[Items stored in a collection]
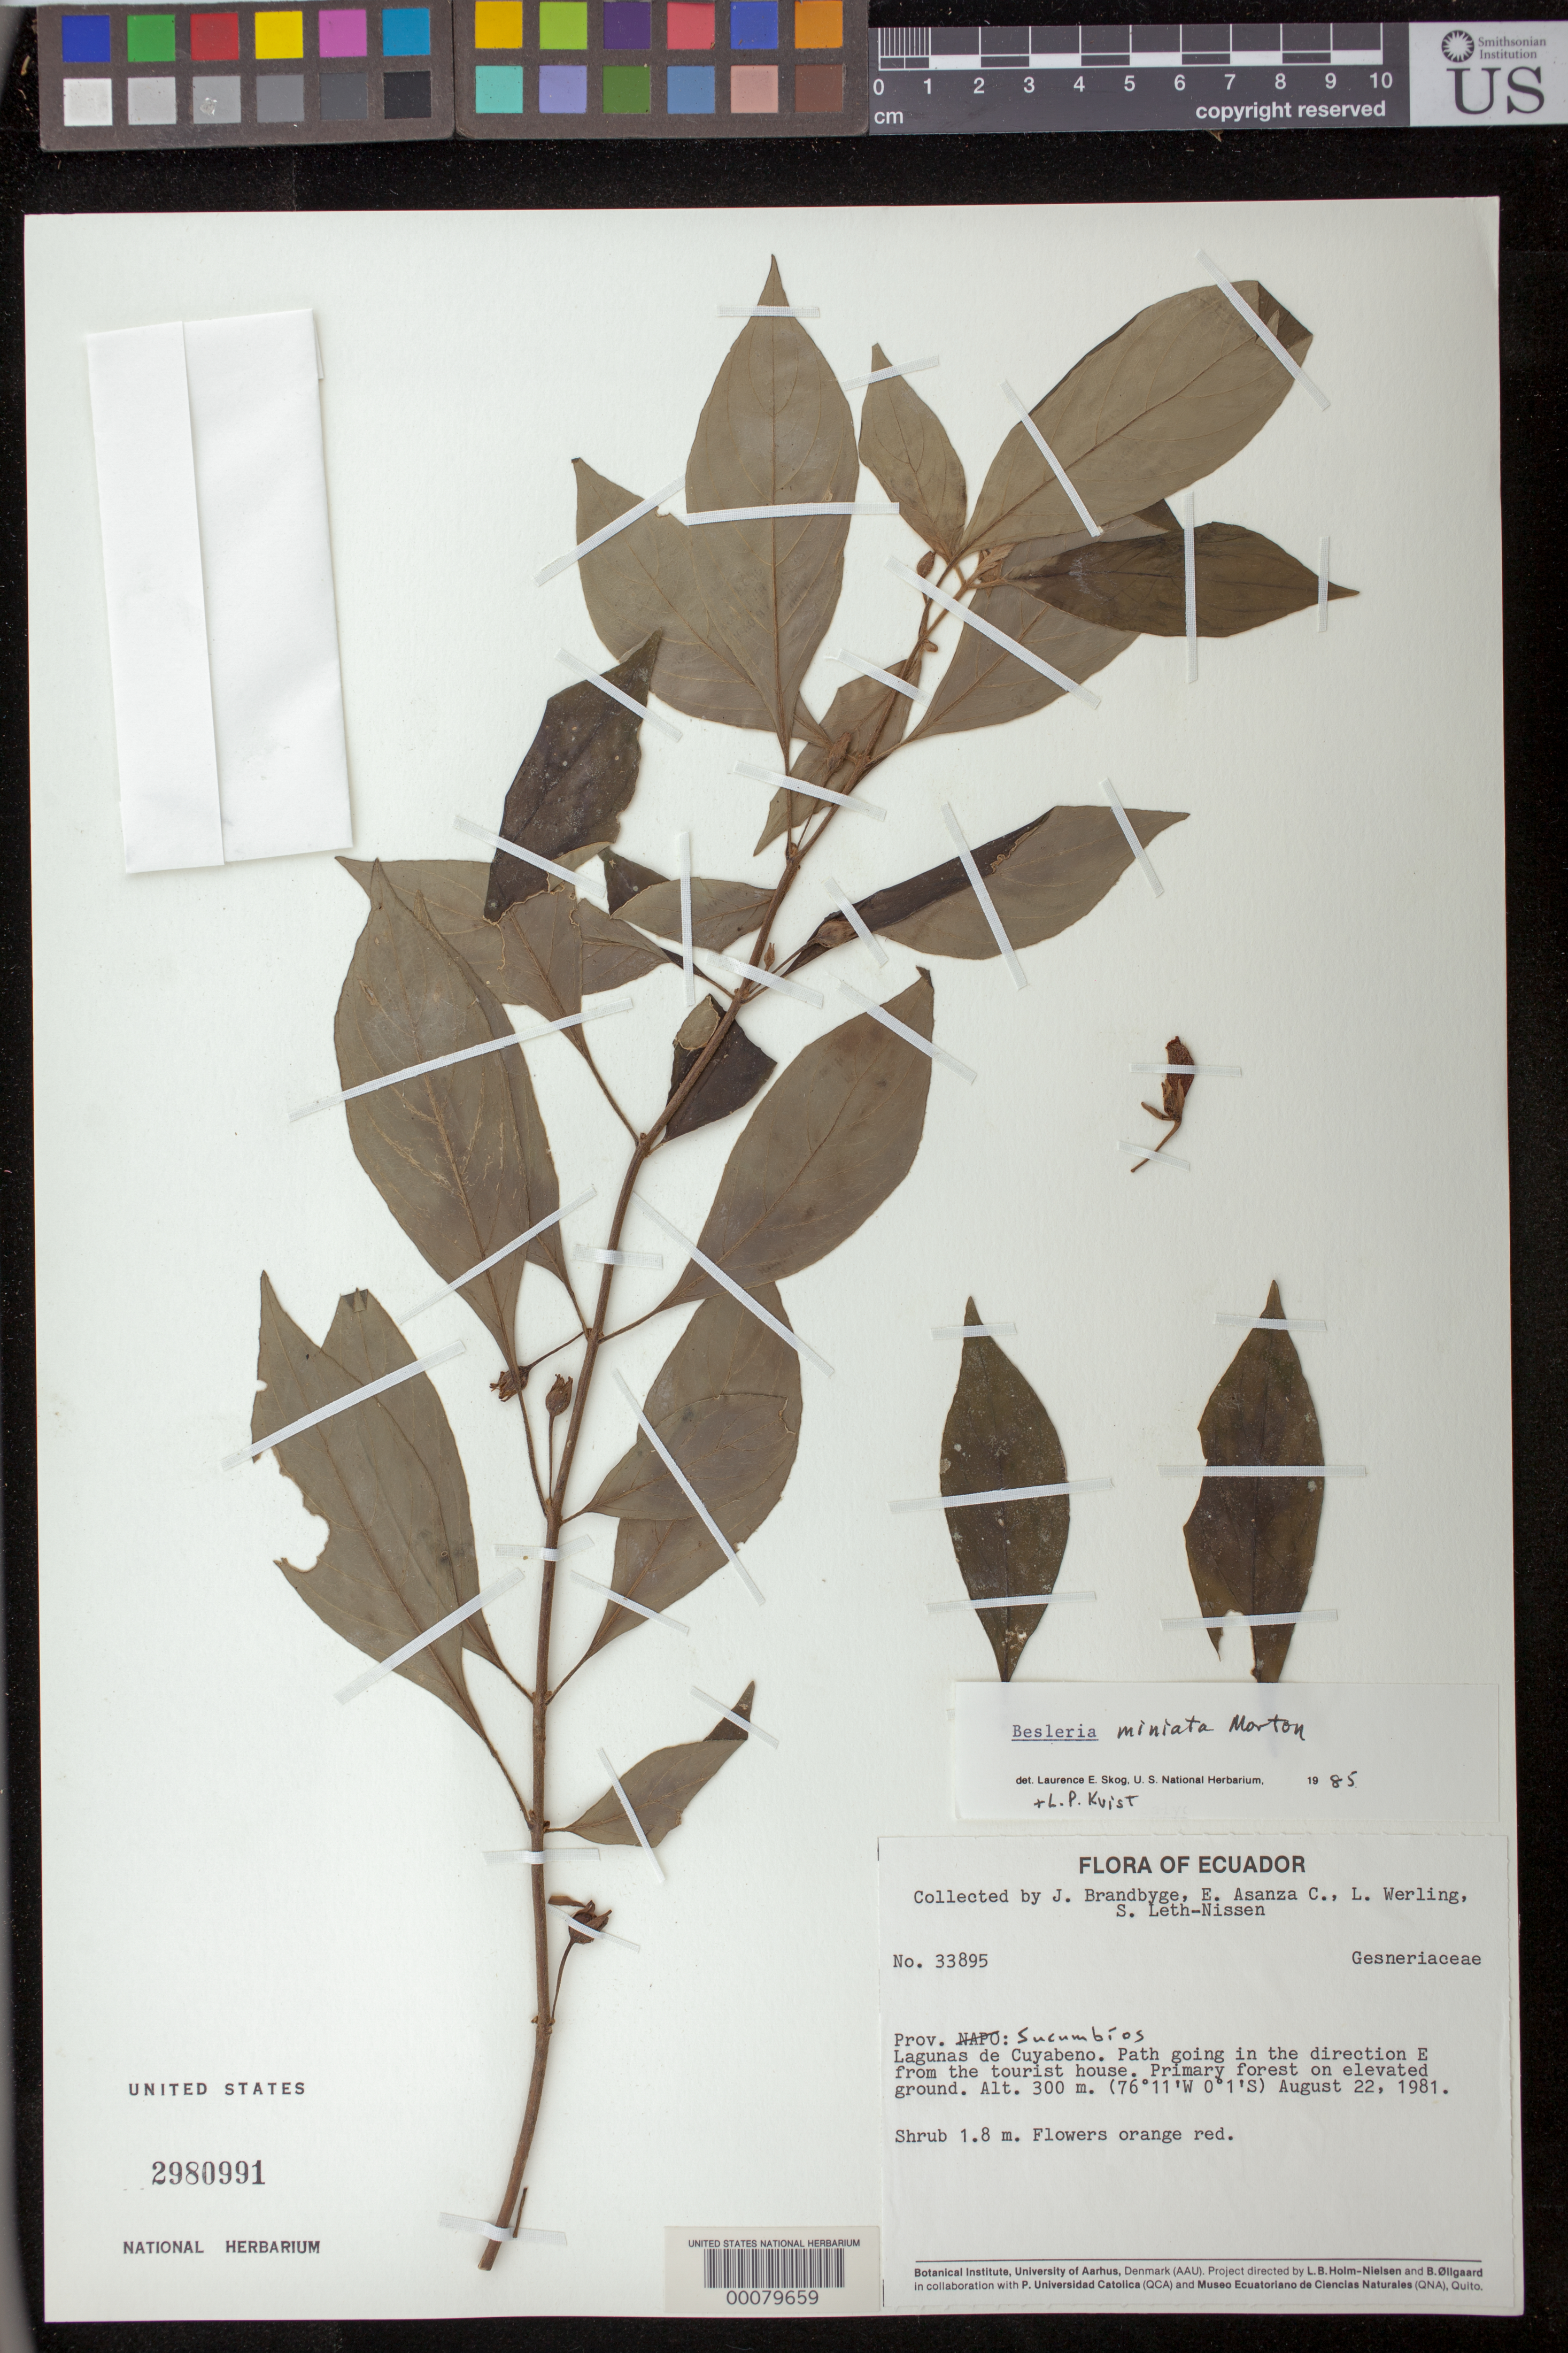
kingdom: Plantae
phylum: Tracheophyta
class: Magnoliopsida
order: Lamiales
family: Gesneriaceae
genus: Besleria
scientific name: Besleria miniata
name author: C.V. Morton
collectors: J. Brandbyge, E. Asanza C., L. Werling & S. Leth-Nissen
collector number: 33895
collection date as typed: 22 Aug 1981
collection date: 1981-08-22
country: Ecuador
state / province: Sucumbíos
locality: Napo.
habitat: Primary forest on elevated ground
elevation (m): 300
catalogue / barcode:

**SHORT PROBLEM**. Write every line of the records as a JSON list of strings, one string per line, skipping blank lines and leaving out the pictures.

**WRITTEN ANSWER**.
[
  "kingdom: Plantae",
  "phylum: Tracheophyta",
  "class: Magnoliopsida",
  "order: Lamiales",
  "family: Gesneriaceae",
  "genus: Besleria",
  "scientific name: Besleria miniata",
  "name author: C.V. Morton",
  "collectors: J. Brandbyge, E. Asanza C., L. Werling & S. Leth-Nissen",
  "collector number: 33895",
  "collection date as typed: 22 Aug 1981",
  "collection date: 1981-08-22",
  "country: Ecuador",
  "state / province: Sucumbíos",
  "locality: Napo.",
  "habitat: Primary forest on elevated ground",
  "elevation (m): 300",
  "catalogue / barcode:"
]